Paul Goble
Staunton, November 28 – Appearing on Ekho Moskvy this week, Vladimir Pastukhov argues that Vladimir Putin doesn’t wear a mask in public because his base consists of coronavirus skeptics, that the Kremlin will find it far easier to deal with Joe Biden than it did with Donald Trump, and that the real leadership crisis in Russia will come in the late 2020s.
The Kremlin leader, the London-based Russian analyst says, is a careful and cautious man, especially when it concerns his health. He has remained in the bunker and those who visit him have had to undergo quarantines. But he is also a political animal, and that explains why he doesn’t wear a mask in public (echo.msk.ru/programs/personalno/2748306-echo/).
Putin is very well aware that his core electorate consists of “covid dissidents” who don’t really believe in the virus and who would be offended if their leader appeared to defer to the experts. Putin does defer in all but the most public of places. There, he doesn’t wear a mask, Pastukhov says, because “he cannot lose face.”
According to the Russian historian, Putin “knows and understands his people well,” and therefore he doesn’t put on a mask. Lying behind this, of course, is a national characteristic of Russians, their fatalism, and the notion that if God intends someone to live or die, that is what is going to happen.
With regard to the approaching change of presidents in the United States, Pastukhov says that the Kremlin should be breathing easier because it will find Biden to be a more rational and considered opposite number than Trump has been because the new man won’t have to prove he isn’t a Russian agent, something the incumbent has always had to do.
“Trump was a good find for the Kremlin,” the analyst continues. “I am certain that there were for many years before his presidency very good commercial and non-commercial, formal and informal contacts with Trump. I’m not prepared to say he was recruited but he was under the influence of Putin beyond any doubt.”
But once he won the American presidency, Trump found himself forced to prove on any and all occasions that he wasn’t a Russian agent and thus, “in a certain sense, he became more Catholic than the pope” as far as dealing with Russia is concerned, routinely taking a harder line than was necessary or than he would have preferred.
Biden doesn’t have that problem and so doesn’t have to prove he isn’t something that in fact no one could believe otherwise. As a result, the incoming president “at a minimum won’t have to prove he isn’t a Russian agent, and he will thus act rationally.” That should work to Moscow’s advantage.
At the same time, Russians should give up the notion that the incoming president will devote more attention to Russia. Biden is going to focus on domestic issues like race and overcoming the pandemic. Too many people in Russia suffer not only from fatalism but from the notion that everyone in the world is obsessed with Russia. That just isn’t true.

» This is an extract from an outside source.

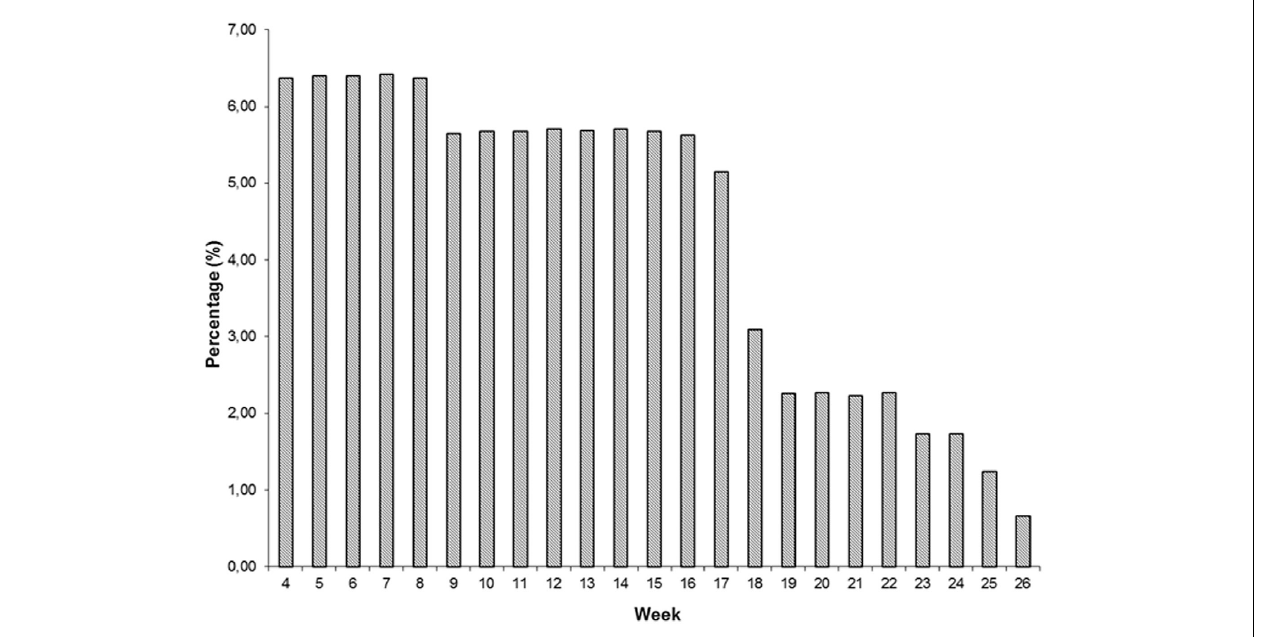
FIGURE 1 | Distribution of fecal egg count (FEC) samples ( n = 6375).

And finally, in his discussion of what is taking place in Russia now and when the country will face the period of greatest tension, Pastukhov suggests that however strange it may sound, Russia’s ruling elite is simultaneously acting as if Putin is eternal and as if they must do everything to prepare for when he not longer will be in the Kremlin.

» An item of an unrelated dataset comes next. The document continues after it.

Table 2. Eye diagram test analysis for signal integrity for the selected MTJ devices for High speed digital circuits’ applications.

It is pushing through measures that won’t be needed as long as Putin remains but won’t work when he departs. It is perhaps the case that this reflects a generational struggle between the oligarchs and their children and grandchildren.
Pastukhov says that in his view the period of greatest tension in the Russian pollical elite will occur between 2025 and 2028. Putin will win the Duma elections next year and the presidential one in 2024, but then he will face problems because of instability in leading countries, economic problems in Russia, and difficulties of implementing the constitutional amendments.

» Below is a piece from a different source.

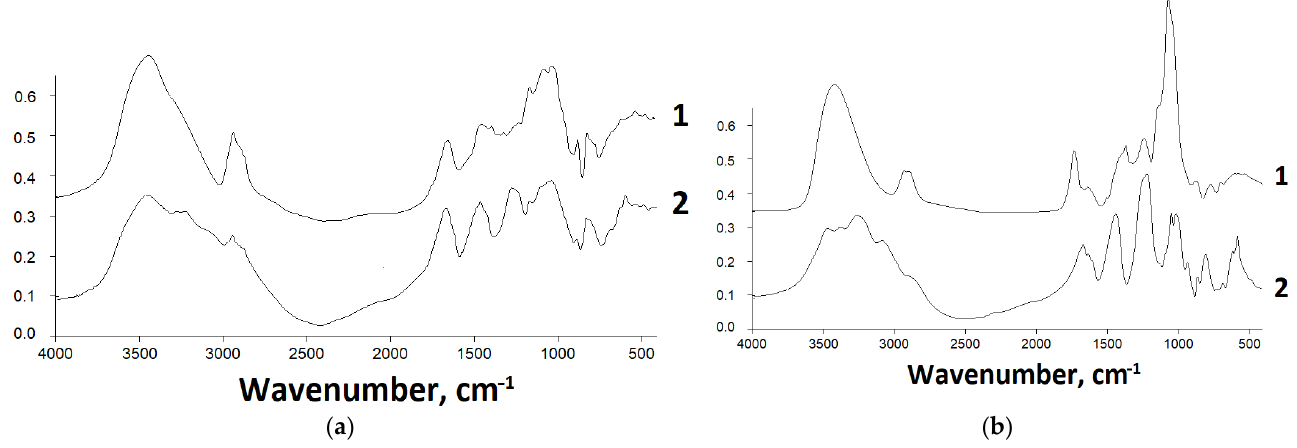
Figure 1. IR spectra for ( a ) GM and ( b ) GGM ((1) initial and (2) sulfated).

The latter is critical because Putin put in place not simply arrangements to allow him to stay in office but also to shift Russia from a pseudo-democracy to a corporate state dictatorship in which democratic elements will increasingly be dispensed with, something that has the effect of making any leadership transition even more difficult and potentially explosive.
The bill for these changes will come due right after Putin is re-elected president four years from now.